On 2016-09-07 10:41, Christoph Anton Mitterer wrote:
On Tue, 2016-09-06 at 18:20 +0100, Graham Cobb wrote:
they know the UUID of the subvolume?

Unfortunately, btrfs seems to be pretty problematic when anyone knows
your UUIDs...
This is an issue with any filesystem, it is just a bigger issue with BTRFS. Take a system using ext4, or XFS, or almost any other Linux filesystem, running almost any major distro, create a minimum sized partition on the disk for that filesystem type, and create a filesystem there with the same UUID as the root filesystem. Next time that system reboots, things will usually blow up (XFS will refuse to mount, ext4 and most other filesystems will work sometimes and not others). Windows and OS X actually have nearly as many problems like this too, they just happen in different circumstances (I've actually demonstrated to people the process of crashing a system by hot-plugging a disk before the boot drive at the right moment during startup, and that works on Windows and OS X, and under some circumstances on Linux too).
Look for my thread "attacking btrfs filesystems via UUID collisions?"
in the list archives.
From accidental corruptions to intentional attacks, a lot seemed to be
quite possible... and I do not even talk about general attacks that any
such systems that may do auto-assembly/auto-rebuilds (e.g. of multi-
device containers/fs) or similar likely suffer from (I've also
discussed this in the thread back then at some of the later mails).
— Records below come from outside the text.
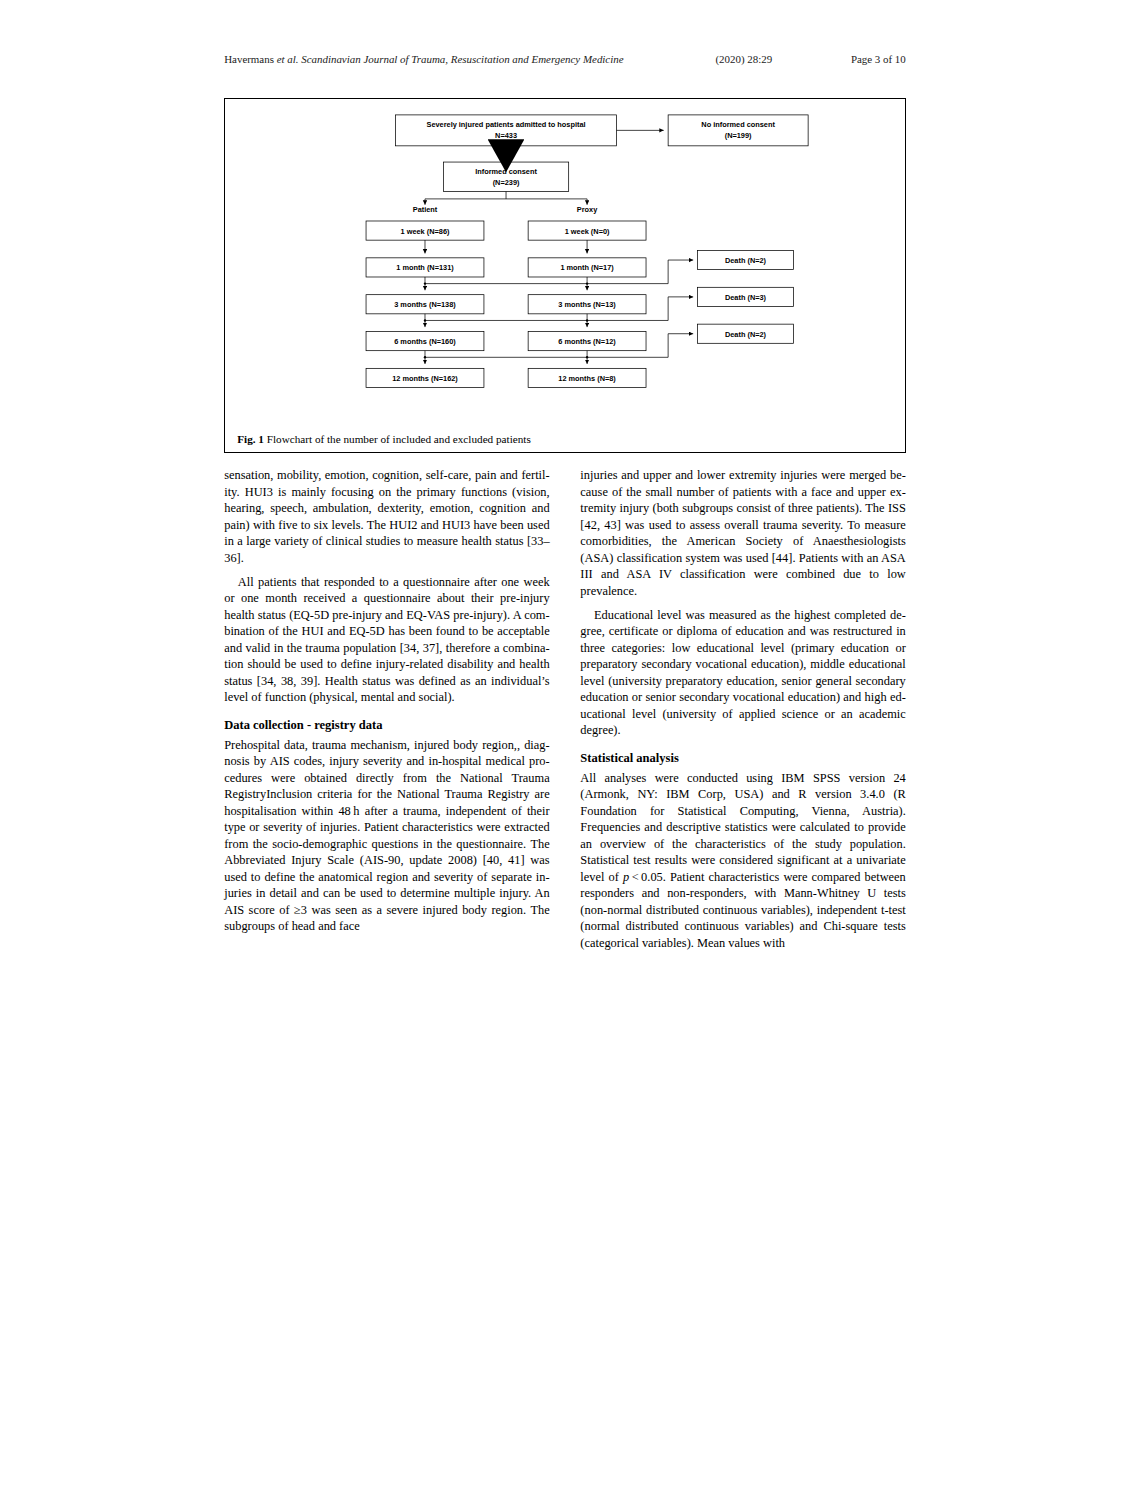Havermans et al. Scandinavian Journal of Trauma, Resuscitation and Emergency Medicine
(2020) 28:29
Page 3 of 10
Severely injured patients admitted to hospital N=433 No informed consent (N=199) Informed consent (N=239) Patient Proxy 1 week (N=86) 1 month (N=131) 3 months (N=138) 6 months (N=160) 12 months (N=162) 1 week (N=0) 1 month (N=17) 3 months (N=13) 6 months (N=12) 12 months (N=8) Death (N=2) Death (N=3) Death (N=2)
Fig. 1 Flowchart of the number of included and excluded patients
sensation, mobility, emotion, cognition, self-care, pain and fertility. HUI3 is mainly focusing on the primary functions (vision, hearing, speech, ambulation, dexterity, emotion, cognition and pain) with five to six levels. The HUI2 and HUI3 have been used in a large variety of clinical studies to measure health status [33–36].
All patients that responded to a questionnaire after one week or one month received a questionnaire about their pre-injury health status (EQ-5D pre-injury and EQ-VAS pre-injury). A combination of the HUI and EQ-5D has been found to be acceptable and valid in the trauma population [34, 37], therefore a combination should be used to define injury-related disability and health status [34, 38, 39]. Health status was defined as an individual’s level of function (physical, mental and social).
Data collection - registry data
Prehospital data, trauma mechanism, injured body region,, diagnosis by AIS codes, injury severity and in-hospital medical procedures were obtained directly from the National Trauma RegistryInclusion criteria for the National Trauma Registry are hospitalisation within 48 h after a trauma, independent of their type or severity of injuries. Patient characteristics were extracted from the socio-demographic questions in the questionnaire. The Abbreviated Injury Scale (AIS-90, update 2008) [40, 41] was used to define the anatomical region and severity of separate injuries in detail and can be used to determine multiple injury. An AIS score of ≥3 was seen as a severe injured body region. The subgroups of head and face
injuries and upper and lower extremity injuries were merged because of the small number of patients with a face and upper extremity injury (both subgroups consist of three patients). The ISS [42, 43] was used to assess overall trauma severity. To measure comorbidities, the American Society of Anaesthesiologists (ASA) classification system was used [44]. Patients with an ASA III and ASA IV classification were combined due to low prevalence.
Educational level was measured as the highest completed degree, certificate or diploma of education and was restructured in three categories: low educational level (primary education or preparatory secondary vocational education), middle educational level (university preparatory education, senior general secondary education or senior secondary vocational education) and high educational level (university of applied science or an academic degree).
Statistical analysis
All analyses were conducted using IBM SPSS version 24 (Armonk, NY: IBM Corp, USA) and R version 3.4.0 (R Foundation for Statistical Computing, Vienna, Austria). Frequencies and descriptive statistics were calculated to provide an overview of the characteristics of the study population. Statistical test results were considered significant at a univariate level of p < 0.05. Patient characteristics were compared between responders and non-responders, with Mann-Whitney U tests (non-normal distributed continuous variables), independent t-test (normal distributed continuous variables) and Chi-square tests (categorical variables). Mean values with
Don't think anything has happened in that area yet (or ever?)... at
least I wouldn't have noticed that these security showstoppers would
have got fixed.
It hasn't, because there's not any way it can be completely fixed. This particular case is an excellent example of why it's so hard to fix. To close this particular hole, BTRFS itself would have to become aware of whether whoever is running an ioctl is running in a chroot or not, which is non-trivial to determine to begin with, and even harder when you factor in the fact that chroot() is a VFS level thing, not a underlying filesystem thing, while ioctls are much lower level.

That said, nobody's really done any work on mitigating the issues either, although David Sterba has commented about having interest in fixing issues caused by crafted filesystem images, so hopefully things will start moving more in the direction of proper security.